読んでから十年以上経って、ふと思い出して考えてたら急速に理解が追いつく事、結構あるんだけど私だけかな。


猫の地球儀の「海が、」。あれってつまり、日記はここで途切れている……って事よね、多分。だから最後のクリスマスとの約束なんて、最初から叶う訳なかった……。そんなどうしようもない夢追いネコの話なんだよな……。がじゃなくて、で終わってんのがとても生々しいと思う。

当時は終盤の展開があまりに苦しくて咀嚼どころではなかったし、今思い出したら思い出したで、なまじ理解が追いついて、また受け入れる気持ちもあるせいで辛い。というか読んだ当時は楽の事が辛すぎて、「なんらかの理由で連絡が取れなかっただけだ」と思い込みたかったのかも。

そんなわけないんだよなぁ! あの物語に救いがあるとすれば、どんな悲惨な方に転ぼうと、結末がどうなろうと傍から見てアホだろうと、夢を追いたければ追えばいい。その一点だけだと思う。その他一切の保障は、ない! なんならそこら辺に関しても、幽はともかく、焔には救いがないと思ってる。
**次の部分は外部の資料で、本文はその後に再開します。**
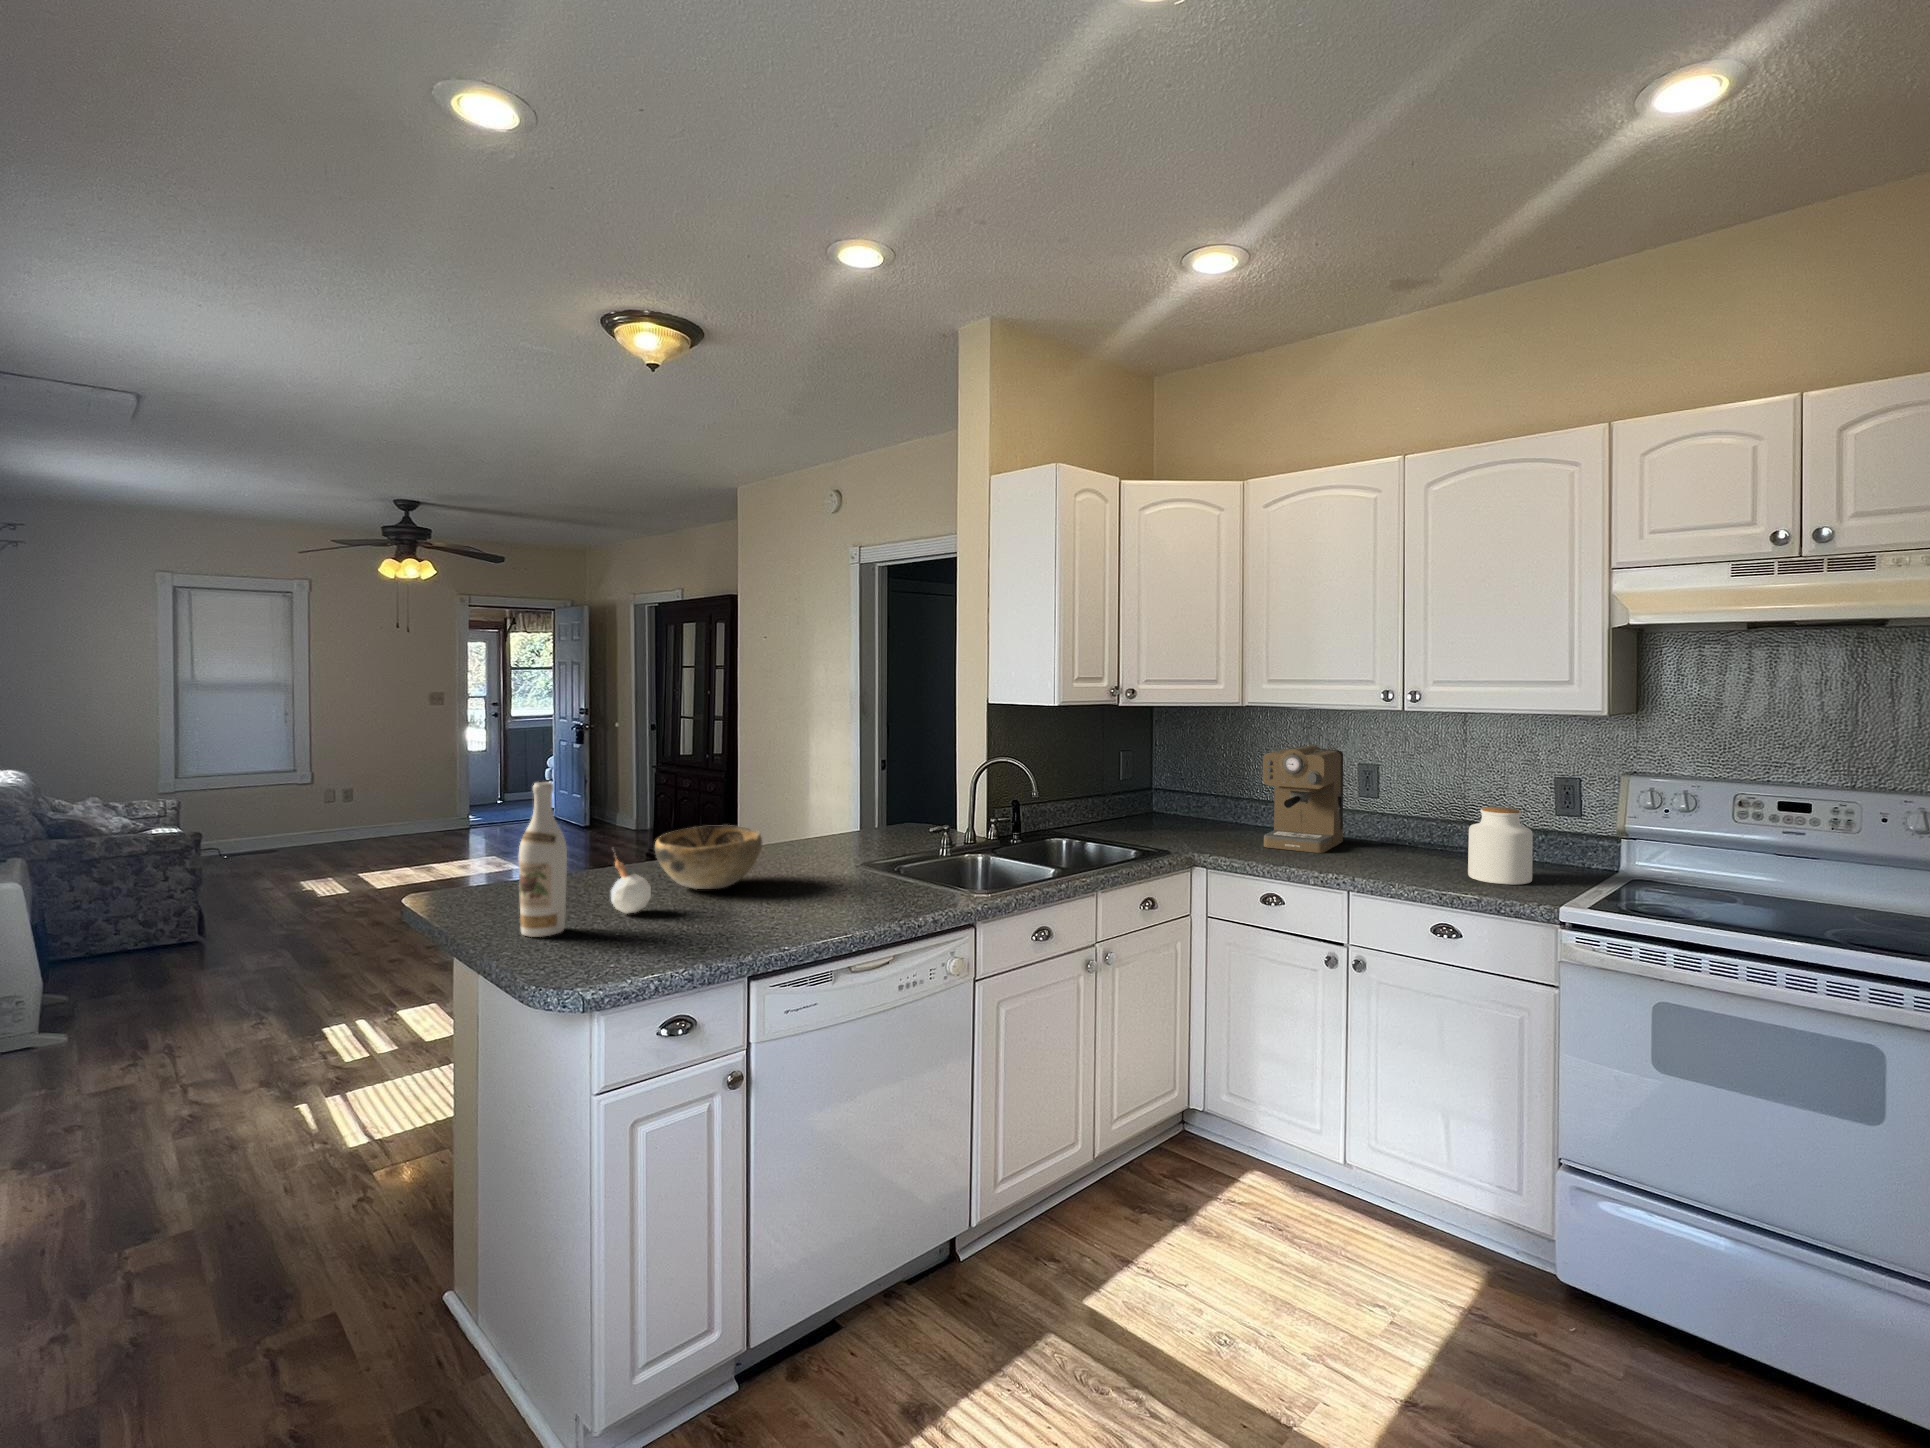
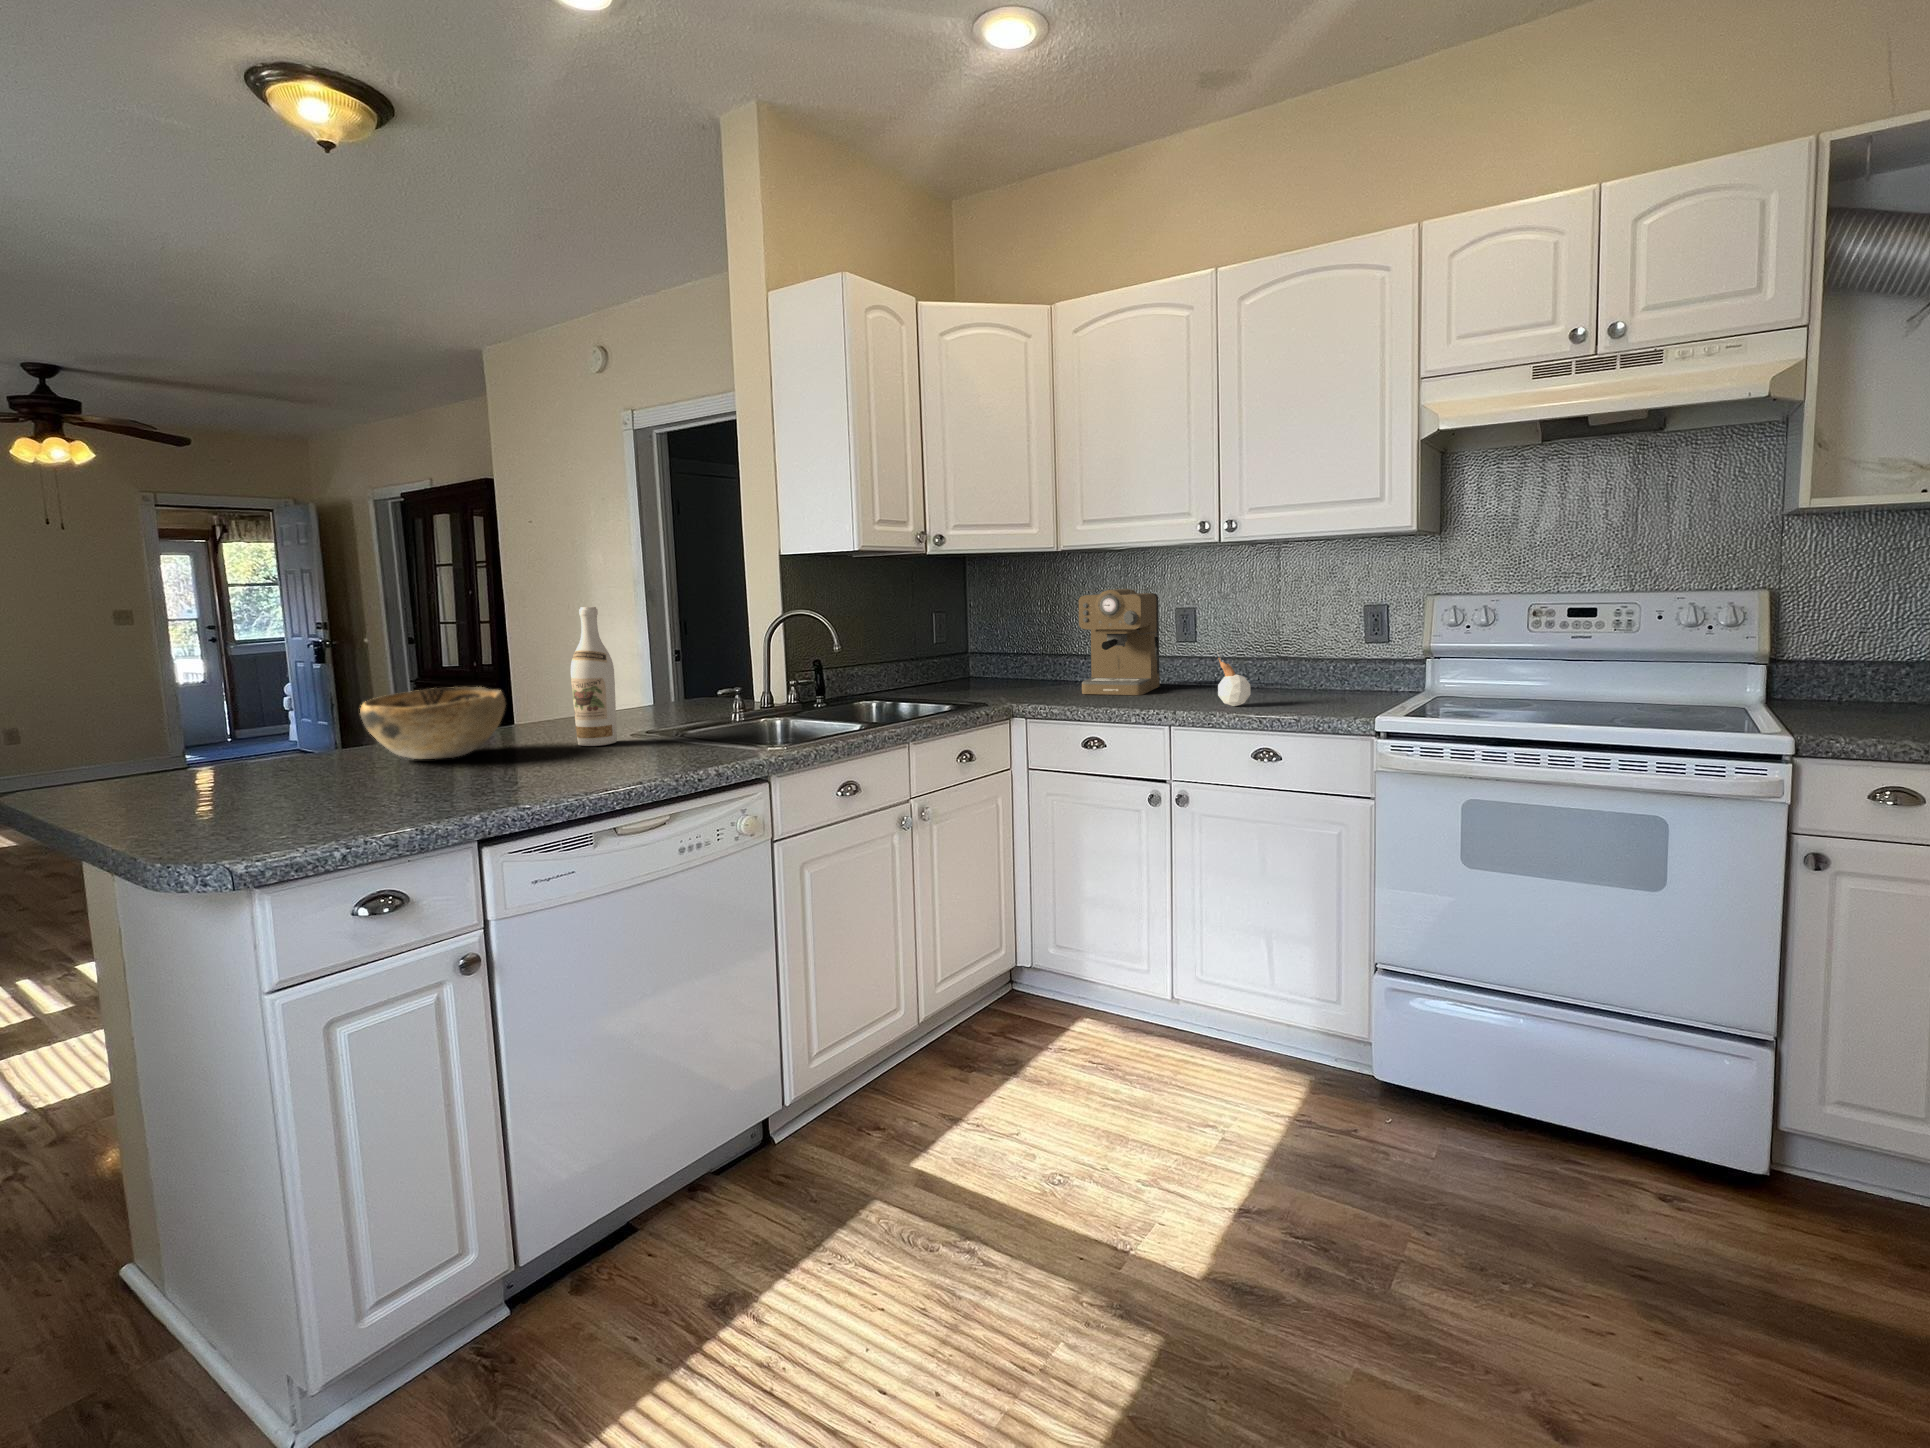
wine bottle: present [519,782,567,937] -> present [571,607,617,746]
jar: present [1468,807,1533,885] -> none [1284,631,1345,705]
candle: present [611,856,651,914] -> present [1217,652,1250,706]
楽は……本人は焔を追っているだけで、そして焔にとっては本業を放り捨てるほど実は愛されていて、幸せな女だったのかな。まぁ「楽なんか見てない焔が好き」という本人の発言を鑑みると、悲しいほどのすれ違いのような気もするが……。焔に救いを見出すとしたら、楽が思ってたように、女の事なんか見向きもしない夢追い猫として奮起するかどうか、って方向になるのかなぁ。この二匹、「楽の事を実はとても顧みていた」焔の気持ちも、「楽なんか見てない焔が好き」と思っていた楽の気持ちも、読者が知ってるだけで互いに伝わっていないのが、悲惨な結末よりツライかも。お互いにその事を伝えられる時間があったら、良くも悪くもこんなに引きずらなかったと思うし。この話もなんとも孤独な話だよなぁ。 「どこで死ぬかは、お前が決めろ」ってそんな台詞があったけど、そんな感じで、人の気持ちに動かされるような甘い真似はさせない、自分がどうしたいかは自分で決めるしかないって話なんだよな。この気持ちの断絶っぷりは多分わざとやっとる構成なんだと思うし。

猫の地球儀読み返したくなって来たけど、リバエンから立て続けにコレ読み返したら心が死にそうだな。でもコレ自分が読んだ秋山作品の中でも一番救いないけど、一番刺さるんだよな、不思議と。

「イリヤの空、UFOの夏」も鬱ラノベとすら言われてる作品だが、イリヤには浅羽がいて、浅羽にはイリヤがいた。「鉄コミュニケイション」も、猫の地球儀と同じく、メインの二人の人間関係の決裂の話だけど、二人にはそれぞれ大切な存在が傍にいる。結末がどうあれ、それらは救いだと思う。

猫の地球儀は、たまたま一瞬だけ三匹の猫の人生、猫生と天使型ロボット一体のロボット生が重なっただけという感じで、それぞれのキャラの物語はそれぞれの中で終わっているようなところがある。一瞬で壊れるコミュニティの中で、友情や愛情が芽生えて、それがその後のキャラの人生に生きる事があっても、基本的に他人は他人、自分は自分でしかない。そこが救いのない話でもあり、そこが一番自分にとって刺さる部分でもあるんだと思う。